INFORMATION SHOWN Start Marker

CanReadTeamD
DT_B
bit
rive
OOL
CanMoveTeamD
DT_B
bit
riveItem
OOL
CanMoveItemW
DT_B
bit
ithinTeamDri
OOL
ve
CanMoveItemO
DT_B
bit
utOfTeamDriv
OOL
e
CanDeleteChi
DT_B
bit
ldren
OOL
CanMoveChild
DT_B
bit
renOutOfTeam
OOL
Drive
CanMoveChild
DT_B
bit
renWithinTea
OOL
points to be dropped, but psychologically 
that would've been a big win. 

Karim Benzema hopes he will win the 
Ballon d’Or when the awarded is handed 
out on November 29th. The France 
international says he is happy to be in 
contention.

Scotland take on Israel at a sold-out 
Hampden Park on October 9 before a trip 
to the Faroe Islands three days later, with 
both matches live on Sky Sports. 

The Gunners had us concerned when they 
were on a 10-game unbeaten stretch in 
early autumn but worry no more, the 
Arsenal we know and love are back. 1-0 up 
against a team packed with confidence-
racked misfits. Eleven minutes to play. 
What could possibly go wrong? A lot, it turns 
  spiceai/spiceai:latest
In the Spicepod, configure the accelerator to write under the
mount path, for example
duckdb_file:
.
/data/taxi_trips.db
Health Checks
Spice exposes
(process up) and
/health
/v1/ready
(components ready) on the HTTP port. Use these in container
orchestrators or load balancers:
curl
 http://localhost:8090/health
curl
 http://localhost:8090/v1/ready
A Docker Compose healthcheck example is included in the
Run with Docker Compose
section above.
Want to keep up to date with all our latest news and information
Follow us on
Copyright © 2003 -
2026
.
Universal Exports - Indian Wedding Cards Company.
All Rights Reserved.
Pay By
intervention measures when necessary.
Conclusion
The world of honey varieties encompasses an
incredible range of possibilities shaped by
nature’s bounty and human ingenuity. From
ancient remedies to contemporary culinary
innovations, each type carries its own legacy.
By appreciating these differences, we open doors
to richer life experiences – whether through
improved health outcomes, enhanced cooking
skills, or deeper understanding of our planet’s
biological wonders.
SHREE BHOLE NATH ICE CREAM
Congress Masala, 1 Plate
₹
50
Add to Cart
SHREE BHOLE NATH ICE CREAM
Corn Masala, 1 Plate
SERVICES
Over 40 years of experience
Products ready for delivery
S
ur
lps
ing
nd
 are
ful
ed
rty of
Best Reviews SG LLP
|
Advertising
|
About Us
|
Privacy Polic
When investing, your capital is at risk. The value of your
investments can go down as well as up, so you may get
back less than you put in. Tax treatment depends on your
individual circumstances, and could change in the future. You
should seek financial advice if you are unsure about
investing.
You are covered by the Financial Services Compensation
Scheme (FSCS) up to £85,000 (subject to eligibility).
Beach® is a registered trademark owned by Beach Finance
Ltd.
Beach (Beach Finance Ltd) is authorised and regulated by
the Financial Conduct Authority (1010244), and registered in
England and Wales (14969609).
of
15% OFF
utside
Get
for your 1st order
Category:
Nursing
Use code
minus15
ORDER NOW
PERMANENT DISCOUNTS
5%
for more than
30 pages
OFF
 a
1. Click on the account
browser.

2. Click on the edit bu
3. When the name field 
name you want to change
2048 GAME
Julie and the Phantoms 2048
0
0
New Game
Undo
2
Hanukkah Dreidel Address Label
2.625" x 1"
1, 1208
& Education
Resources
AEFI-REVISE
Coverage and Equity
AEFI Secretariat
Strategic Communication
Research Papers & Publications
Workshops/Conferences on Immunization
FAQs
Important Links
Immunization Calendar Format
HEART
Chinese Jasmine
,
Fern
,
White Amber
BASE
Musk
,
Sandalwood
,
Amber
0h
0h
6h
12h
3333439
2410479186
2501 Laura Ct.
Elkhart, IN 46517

INFORMATION SHOWN End Marker

◆ **TASK PROMPT**
When a line in the listing has the string "Masala" in it, return that line.

◆ **RESULT**
Congress Masala, 1 Plate
Corn Masala, 1 Plate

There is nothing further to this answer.